# Task item
Working from the records below, repeat exactly the lines starting at the line that contains "X153435714Y-97904285D02*" and ending at the line that contains "X153235714Y-97075714D01*", inclusive.

Pictures with circuit source files:
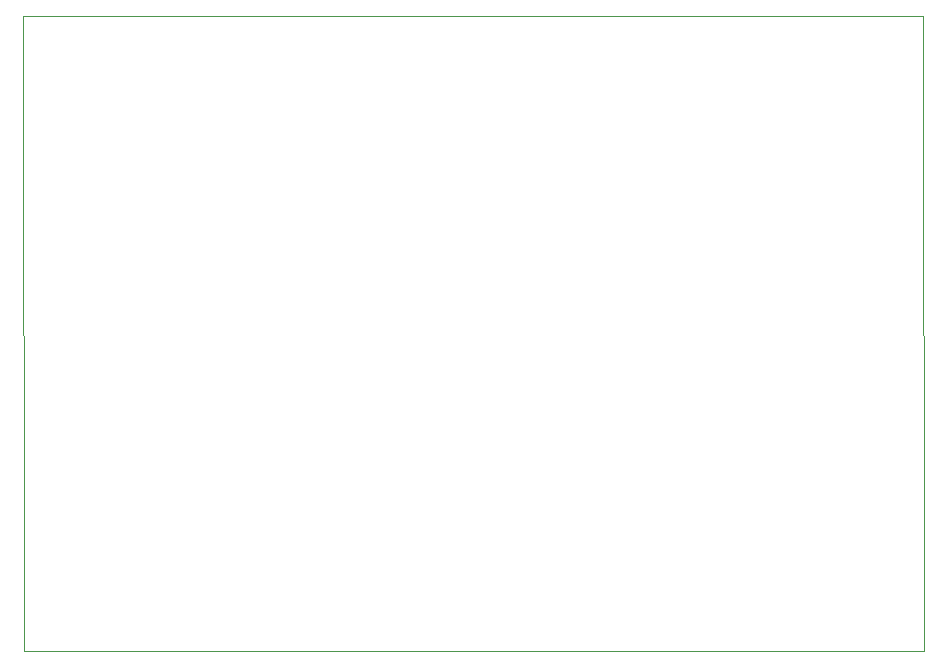
<source format=gm1>
G04 #@! TF.GenerationSoftware,KiCad,Pcbnew,(5.1.9)-1*
G04 #@! TF.CreationDate,2022-02-07T19:04:33+01:00*
G04 #@! TF.ProjectId,AmplificadorV2,416d706c-6966-4696-9361-646f7256322e,rev?*
G04 #@! TF.SameCoordinates,Original*
G04 #@! TF.FileFunction,Profile,NP*
%FSLAX46Y46*%
G04 Gerber Fmt 4.6, Leading zero omitted, Abs format (unit mm)*
G04 Created by KiCad (PCBNEW (5.1.9)-1) date 2022-02-07 19:04:33*
%MOMM*%
%LPD*%
G01*
G04 APERTURE LIST*
G04 #@! TA.AperFunction,Profile*
%ADD10C,0.050000*%
G04 #@! TD*
G04 APERTURE END LIST*
D10*
X60248800Y36068000D02*
X-15951200Y36042600D01*
X60375800Y-17678400D02*
X60248800Y36068000D01*
X-15849600Y-17703800D02*
X60375800Y-17678400D01*
X-15951200Y36042600D02*
X-15849600Y-17703800D01*
M02*

</source>
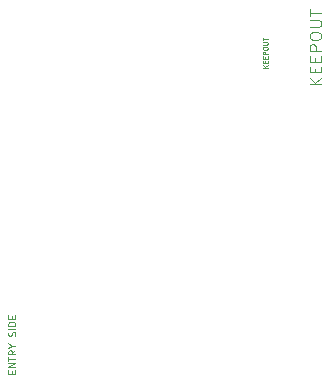
<source format=gbr>
G04 #@! TF.GenerationSoftware,KiCad,Pcbnew,(5.1.2)-2*
G04 #@! TF.CreationDate,2020-04-10T09:33:15+02:00*
G04 #@! TF.ProjectId,AfriCubePiPluginBoard,41667269-4375-4626-9550-69506c756769,rev?*
G04 #@! TF.SameCoordinates,Original*
G04 #@! TF.FileFunction,Other,Comment*
%FSLAX46Y46*%
G04 Gerber Fmt 4.6, Leading zero omitted, Abs format (unit mm)*
G04 Created by KiCad (PCBNEW (5.1.2)-2) date 2020-04-10 09:33:15*
%MOMM*%
%LPD*%
G04 APERTURE LIST*
%ADD10C,0.100000*%
%ADD11C,0.060000*%
G04 APERTURE END LIST*
D10*
X179632380Y-75760238D02*
X178632380Y-75760238D01*
X179632380Y-75188809D02*
X179060952Y-75617380D01*
X178632380Y-75188809D02*
X179203809Y-75760238D01*
X179108571Y-74760238D02*
X179108571Y-74426904D01*
X179632380Y-74284047D02*
X179632380Y-74760238D01*
X178632380Y-74760238D01*
X178632380Y-74284047D01*
X179108571Y-73855476D02*
X179108571Y-73522142D01*
X179632380Y-73379285D02*
X179632380Y-73855476D01*
X178632380Y-73855476D01*
X178632380Y-73379285D01*
X179632380Y-72950714D02*
X178632380Y-72950714D01*
X178632380Y-72569761D01*
X178680000Y-72474523D01*
X178727619Y-72426904D01*
X178822857Y-72379285D01*
X178965714Y-72379285D01*
X179060952Y-72426904D01*
X179108571Y-72474523D01*
X179156190Y-72569761D01*
X179156190Y-72950714D01*
X178632380Y-71760238D02*
X178632380Y-71569761D01*
X178680000Y-71474523D01*
X178775238Y-71379285D01*
X178965714Y-71331666D01*
X179299047Y-71331666D01*
X179489523Y-71379285D01*
X179584761Y-71474523D01*
X179632380Y-71569761D01*
X179632380Y-71760238D01*
X179584761Y-71855476D01*
X179489523Y-71950714D01*
X179299047Y-71998333D01*
X178965714Y-71998333D01*
X178775238Y-71950714D01*
X178680000Y-71855476D01*
X178632380Y-71760238D01*
X178632380Y-70903095D02*
X179441904Y-70903095D01*
X179537142Y-70855476D01*
X179584761Y-70807857D01*
X179632380Y-70712619D01*
X179632380Y-70522142D01*
X179584761Y-70426904D01*
X179537142Y-70379285D01*
X179441904Y-70331666D01*
X178632380Y-70331666D01*
X178632380Y-69998333D02*
X178632380Y-69426904D01*
X179632380Y-69712619D02*
X178632380Y-69712619D01*
D11*
X175085952Y-74353095D02*
X174685952Y-74353095D01*
X175085952Y-74124523D02*
X174857380Y-74295952D01*
X174685952Y-74124523D02*
X174914523Y-74353095D01*
X174876428Y-73953095D02*
X174876428Y-73819761D01*
X175085952Y-73762619D02*
X175085952Y-73953095D01*
X174685952Y-73953095D01*
X174685952Y-73762619D01*
X174876428Y-73591190D02*
X174876428Y-73457857D01*
X175085952Y-73400714D02*
X175085952Y-73591190D01*
X174685952Y-73591190D01*
X174685952Y-73400714D01*
X175085952Y-73229285D02*
X174685952Y-73229285D01*
X174685952Y-73076904D01*
X174705000Y-73038809D01*
X174724047Y-73019761D01*
X174762142Y-73000714D01*
X174819285Y-73000714D01*
X174857380Y-73019761D01*
X174876428Y-73038809D01*
X174895476Y-73076904D01*
X174895476Y-73229285D01*
X174685952Y-72753095D02*
X174685952Y-72676904D01*
X174705000Y-72638809D01*
X174743095Y-72600714D01*
X174819285Y-72581666D01*
X174952619Y-72581666D01*
X175028809Y-72600714D01*
X175066904Y-72638809D01*
X175085952Y-72676904D01*
X175085952Y-72753095D01*
X175066904Y-72791190D01*
X175028809Y-72829285D01*
X174952619Y-72848333D01*
X174819285Y-72848333D01*
X174743095Y-72829285D01*
X174705000Y-72791190D01*
X174685952Y-72753095D01*
X174685952Y-72410238D02*
X175009761Y-72410238D01*
X175047857Y-72391190D01*
X175066904Y-72372142D01*
X175085952Y-72334047D01*
X175085952Y-72257857D01*
X175066904Y-72219761D01*
X175047857Y-72200714D01*
X175009761Y-72181666D01*
X174685952Y-72181666D01*
X174685952Y-72048333D02*
X174685952Y-71819761D01*
X175085952Y-71934047D02*
X174685952Y-71934047D01*
X153407142Y-100247142D02*
X153407142Y-100047142D01*
X153721428Y-99961428D02*
X153721428Y-100247142D01*
X153121428Y-100247142D01*
X153121428Y-99961428D01*
X153721428Y-99704285D02*
X153121428Y-99704285D01*
X153721428Y-99361428D01*
X153121428Y-99361428D01*
X153121428Y-99161428D02*
X153121428Y-98818571D01*
X153721428Y-98990000D02*
X153121428Y-98990000D01*
X153721428Y-98275714D02*
X153435714Y-98475714D01*
X153721428Y-98618571D02*
X153121428Y-98618571D01*
X153121428Y-98390000D01*
X153150000Y-98332857D01*
X153178571Y-98304285D01*
X153235714Y-98275714D01*
X153321428Y-98275714D01*
X153378571Y-98304285D01*
X153407142Y-98332857D01*
X153435714Y-98390000D01*
X153435714Y-98618571D01*
X153435714Y-97904285D02*
X153721428Y-97904285D01*
X153121428Y-98104285D02*
X153435714Y-97904285D01*
X153121428Y-97704285D01*
X153692857Y-97075714D02*
X153721428Y-96990000D01*
X153721428Y-96847142D01*
X153692857Y-96790000D01*
X153664285Y-96761428D01*
X153607142Y-96732857D01*
X153550000Y-96732857D01*
X153492857Y-96761428D01*
X153464285Y-96790000D01*
X153435714Y-96847142D01*
X153407142Y-96961428D01*
X153378571Y-97018571D01*
X153350000Y-97047142D01*
X153292857Y-97075714D01*
X153235714Y-97075714D01*
X153178571Y-97047142D01*
X153150000Y-97018571D01*
X153121428Y-96961428D01*
X153121428Y-96818571D01*
X153150000Y-96732857D01*
X153721428Y-96475714D02*
X153121428Y-96475714D01*
X153721428Y-96190000D02*
X153121428Y-96190000D01*
X153121428Y-96047142D01*
X153150000Y-95961428D01*
X153207142Y-95904285D01*
X153264285Y-95875714D01*
X153378571Y-95847142D01*
X153464285Y-95847142D01*
X153578571Y-95875714D01*
X153635714Y-95904285D01*
X153692857Y-95961428D01*
X153721428Y-96047142D01*
X153721428Y-96190000D01*
X153407142Y-95590000D02*
X153407142Y-95390000D01*
X153721428Y-95304285D02*
X153721428Y-95590000D01*
X153121428Y-95590000D01*
X153121428Y-95304285D01*
M02*

</source>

# Answer box
X153435714Y-97904285D02*
X153721428Y-97904285D01*
X153121428Y-98104285D02*
X153435714Y-97904285D01*
X153121428Y-97704285D01*
X153692857Y-97075714D02*
X153721428Y-96990000D01*
X153721428Y-96847142D01*
X153692857Y-96790000D01*
X153664285Y-96761428D01*
X153607142Y-96732857D01*
X153550000Y-96732857D01*
X153492857Y-96761428D01*
X153464285Y-96790000D01*
X153435714Y-96847142D01*
X153407142Y-96961428D01*
X153378571Y-97018571D01*
X153350000Y-97047142D01*
X153292857Y-97075714D01*
X153235714Y-97075714D01*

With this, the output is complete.